Let’s take a look at this instance within the query below. This may not work in SQL Server regardless that it really works in MySQL:
SELECT
DATEPART(12 months, day) AS order_date,
SUM(cost) as cost
FROM clean
GROUP BY 1;
In the event you run this, you’ll likely get an error like this:
Each GROUP BY expression must contain at the least one column that shouldn't be an outer reference.
Nonetheless, this revised query works after replacing the GROUP BY ordinal reference with the express expression. You can even notice you could reference the ordinal positions within the ORDER BY clause, which I discovered strange:
SELECT
datepart(12 months, day),
sum(cost) as cost
from clean
GROUP BY datepart(12 months, day)
ORDER BY 1;
In SQL Server, I quickly learned that I had to make use of explicit column names or expressions within the GROUP BY clause. This is taken into account a best practice because it makes the code easier to grasp. Nonetheless, I used to be interested by why this behavior differed between databases. Moreover, I discovered it interesting that the ORDER BY clause in SQL Server works with ordinal positions, which further piqued my curiosity.
To seek out out, lets take a look at the SELECT statement execution/processing order for SQL server vs. other databases. It’s vital to notice that in SQL databases, each a part of a question is executed sequentially and that order differs from the way it is written.
In SQL Server, as an illustration, we are able to see from the image below and from Microsoft docs that the FROM clause is the primary command to be evaluated. Moreover, the SELECT clause runs after the GROUP BY clause. That’s the reason we were unable to reference a column‘s position and even its alias within the GROUP BY clause in our first example!

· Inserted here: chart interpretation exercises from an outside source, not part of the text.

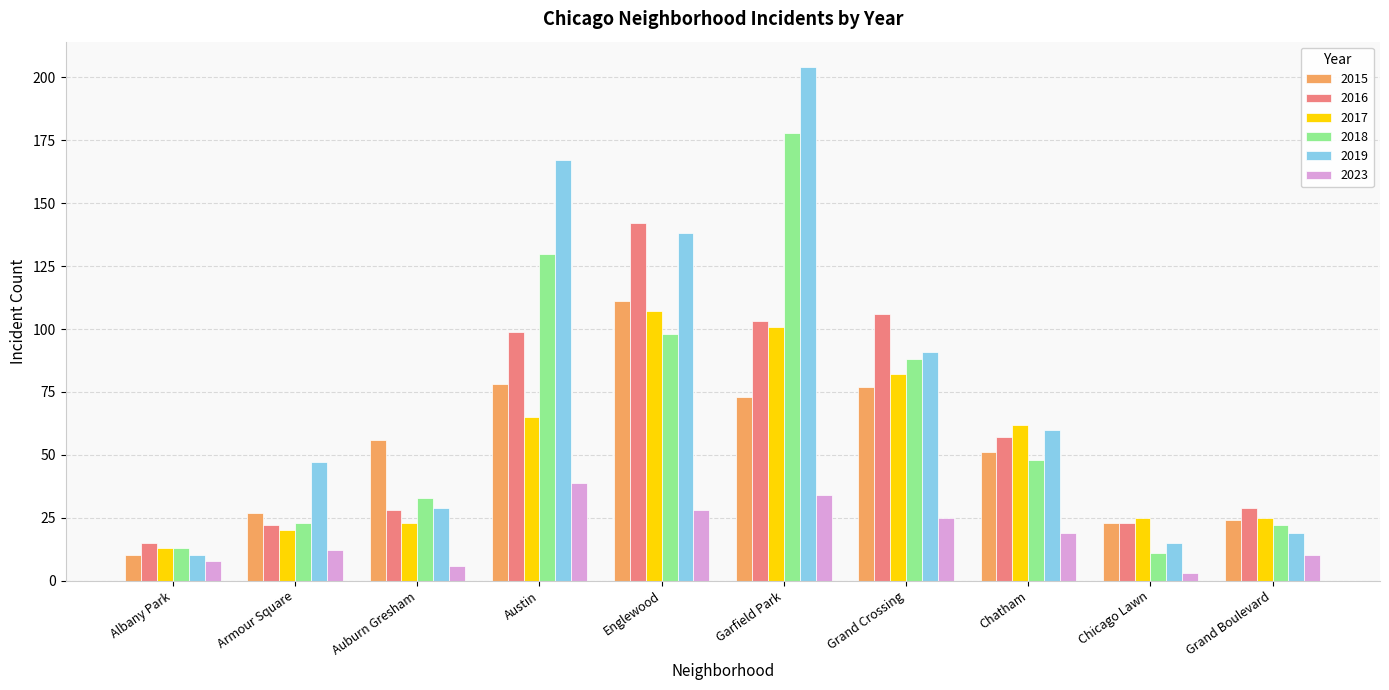

At which label does 2023 first exceed 19?

Austin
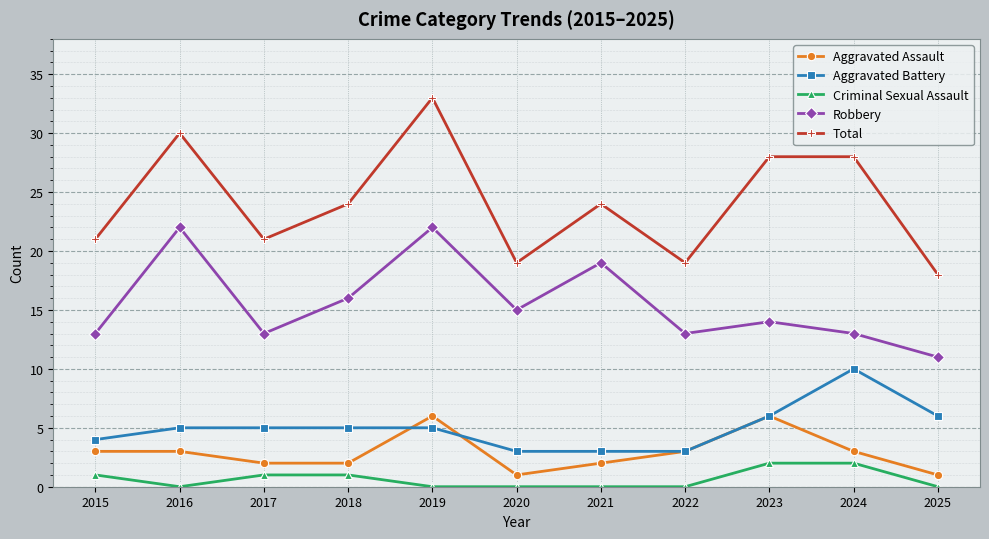

What is the average value of the Robbery series?

16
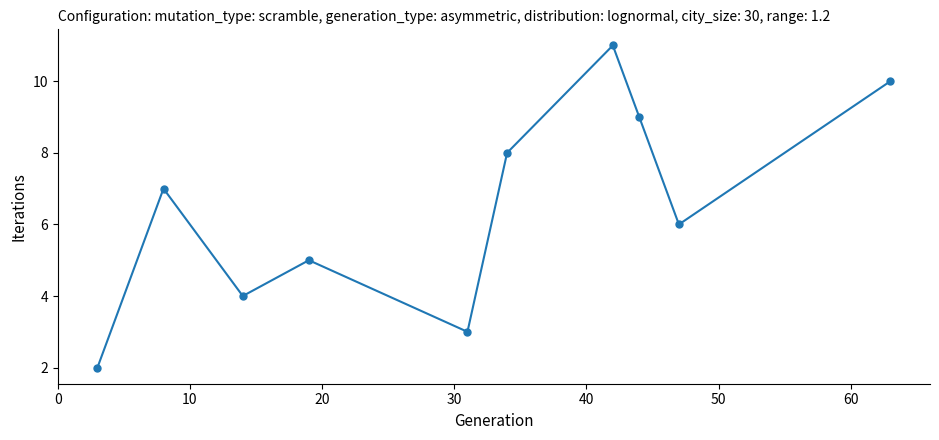

What is the difference between the maximum and minimum values?

9.0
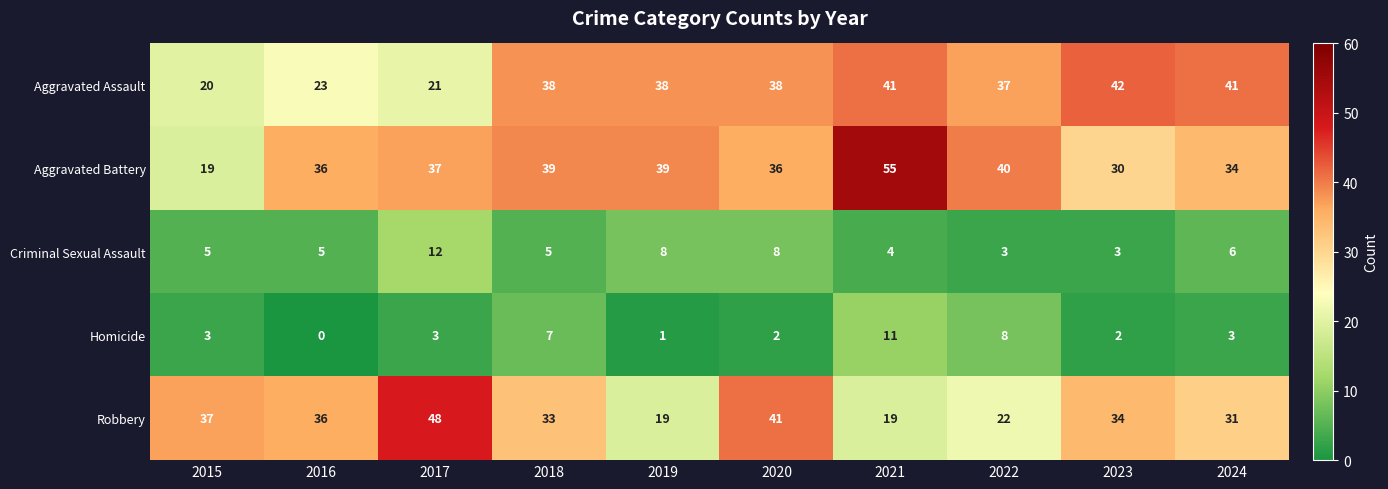

The Aggravated Battery series shows 39 at 2018. True or false?

True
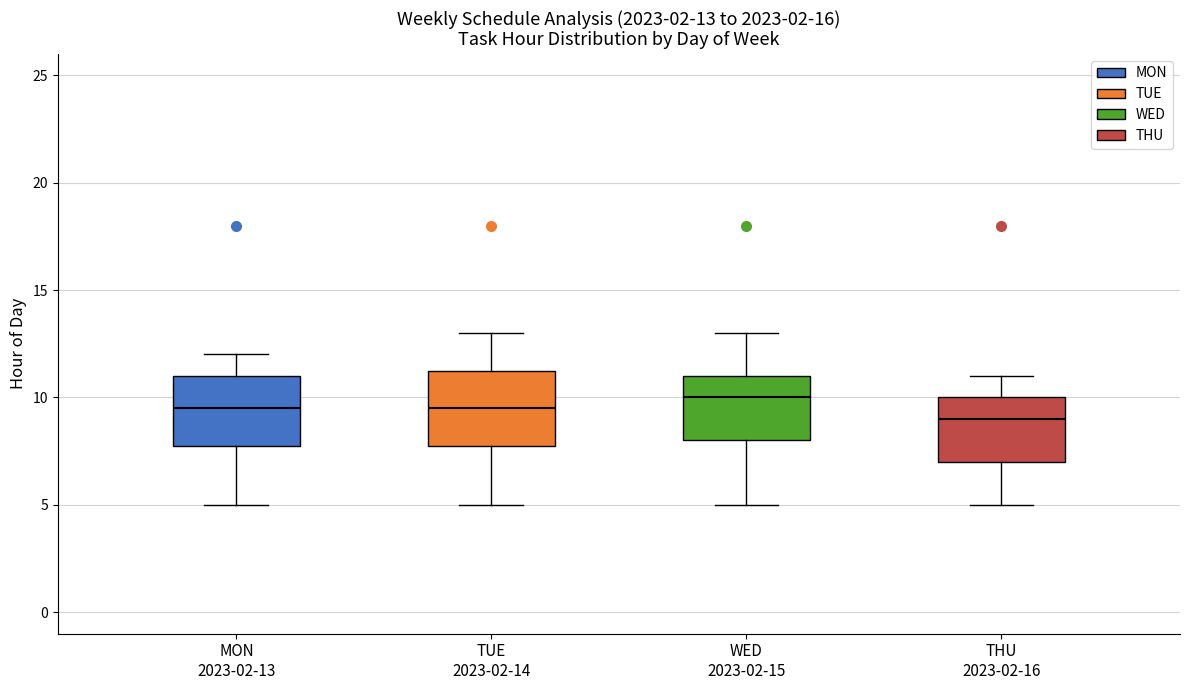

Which box has the highest median line?

WED 2023-02-15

Nonetheless, we’re free to reference the ordinal position and/or alias within the ORDER BY clause, as that’s evaluated after the SELECT clause. The SELECT clause tells the database what columns will likely be returned and thus, the positioning is thought at this point. Cool, right?
SQL Server execution order
In MySQL nevertheless, I discovered it difficult to search out clear documentation stating the order of execution of a SQL query. The execution order seems to rely on the contents of the query and what the query optimiser defines as the perfect path.
But from what we are able to see from the MySQL docs here, the clue shows us how the execution order is perhaps and that the SELECT clause is evaluated before the GROUP BY clause:
For GROUP BY or HAVING clauses, it searches the FROM clause before searching within the select_expr values. (For GROUP BY and HAVING, this differs from the pre-MySQL 5.0 behavior that used the identical rules as for ORDER BY.)
If we also take a look at the GoogleSQL (formerly Standard SQL) docs which is the syntax utilized in Google BigQuery, you will notice similar deviation from the way in which queries are executed in SQL Server:
GROUP BY and ORDER BY may discuss with a 3rd group: Integer literals, which discuss with items within the SELECT list. The integer 1 refers back to the first item within the SELECT list, 2 refers back to the second item, etc.
As you may see, this behaviour shouldn’t be supported in SQL Server. The Google docs also mention that GROUP BY, ORDER BY, and HAVING, can discuss with aliases from the SELECT list.
With that, we are able to conclude with a high probability that the execution order for these other databases follows a path much like the image below:
MySQL, PostgreSQL & BigQuery probable execution order
Conclusion
This was a brief post where we checked out how the execution order in MySQL, GoogleSQL and other databases’ SQL syntaxes, differ from SQL Server’s, based on the observed behaviours and documentation. SQL Server emphasises explicitness within the GROUP BY clause for code clarity, while MySQL’s execution order definitely evaluates that SELECT clause before the GROUP BY clause, allowing us to reference the ordinal positions in it.
Be happy to share your thoughts on this subject and catch you in the next one.